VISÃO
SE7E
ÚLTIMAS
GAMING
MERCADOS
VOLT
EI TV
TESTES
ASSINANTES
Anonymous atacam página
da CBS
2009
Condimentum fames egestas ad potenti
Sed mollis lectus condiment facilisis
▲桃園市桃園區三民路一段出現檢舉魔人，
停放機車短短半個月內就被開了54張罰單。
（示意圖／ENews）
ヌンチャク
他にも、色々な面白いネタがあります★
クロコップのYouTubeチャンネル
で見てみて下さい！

--

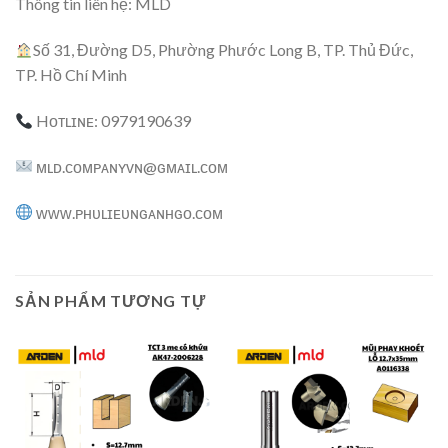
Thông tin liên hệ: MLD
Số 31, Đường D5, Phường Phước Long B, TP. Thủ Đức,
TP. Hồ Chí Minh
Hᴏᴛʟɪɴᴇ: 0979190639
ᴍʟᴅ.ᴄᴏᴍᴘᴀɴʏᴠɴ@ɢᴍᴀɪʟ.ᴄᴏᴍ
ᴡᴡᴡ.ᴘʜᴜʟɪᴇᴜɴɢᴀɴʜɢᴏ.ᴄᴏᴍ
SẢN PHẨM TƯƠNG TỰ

* * *

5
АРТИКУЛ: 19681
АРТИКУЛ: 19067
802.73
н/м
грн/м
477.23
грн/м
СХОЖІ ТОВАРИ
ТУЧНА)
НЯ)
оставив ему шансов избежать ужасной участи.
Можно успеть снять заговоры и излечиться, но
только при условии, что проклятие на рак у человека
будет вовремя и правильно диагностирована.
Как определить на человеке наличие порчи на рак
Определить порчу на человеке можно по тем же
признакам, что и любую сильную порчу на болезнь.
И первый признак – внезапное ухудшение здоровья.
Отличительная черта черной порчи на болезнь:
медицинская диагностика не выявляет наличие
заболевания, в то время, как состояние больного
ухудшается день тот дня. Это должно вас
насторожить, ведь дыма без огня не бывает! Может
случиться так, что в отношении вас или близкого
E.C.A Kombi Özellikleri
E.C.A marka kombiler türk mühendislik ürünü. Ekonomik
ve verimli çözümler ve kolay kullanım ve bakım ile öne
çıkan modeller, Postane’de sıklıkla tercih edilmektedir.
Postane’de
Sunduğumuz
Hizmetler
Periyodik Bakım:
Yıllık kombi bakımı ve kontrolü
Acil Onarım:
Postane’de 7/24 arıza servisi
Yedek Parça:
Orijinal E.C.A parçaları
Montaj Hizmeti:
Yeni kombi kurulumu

Goal of the exercise: The response must hold only the lines above from the line with "ухудшается день тот дня. Это должно вас" through the line with "Yeni kombi kurulumu", each copied exactly, both ends kept.

Your response:
ухудшается день тот дня. Это должно вас
насторожить, ведь дыма без огня не бывает! Может
случиться так, что в отношении вас или близкого
E.C.A Kombi Özellikleri
E.C.A marka kombiler türk mühendislik ürünü. Ekonomik
ve verimli çözümler ve kolay kullanım ve bakım ile öne
çıkan modeller, Postane’de sıklıkla tercih edilmektedir.
Postane’de
Sunduğumuz
Hizmetler
Periyodik Bakım:
Yıllık kombi bakımı ve kontrolü
Acil Onarım:
Postane’de 7/24 arıza servisi
Yedek Parça:
Orijinal E.C.A parçaları
Montaj Hizmeti:
Yeni kombi kurulumu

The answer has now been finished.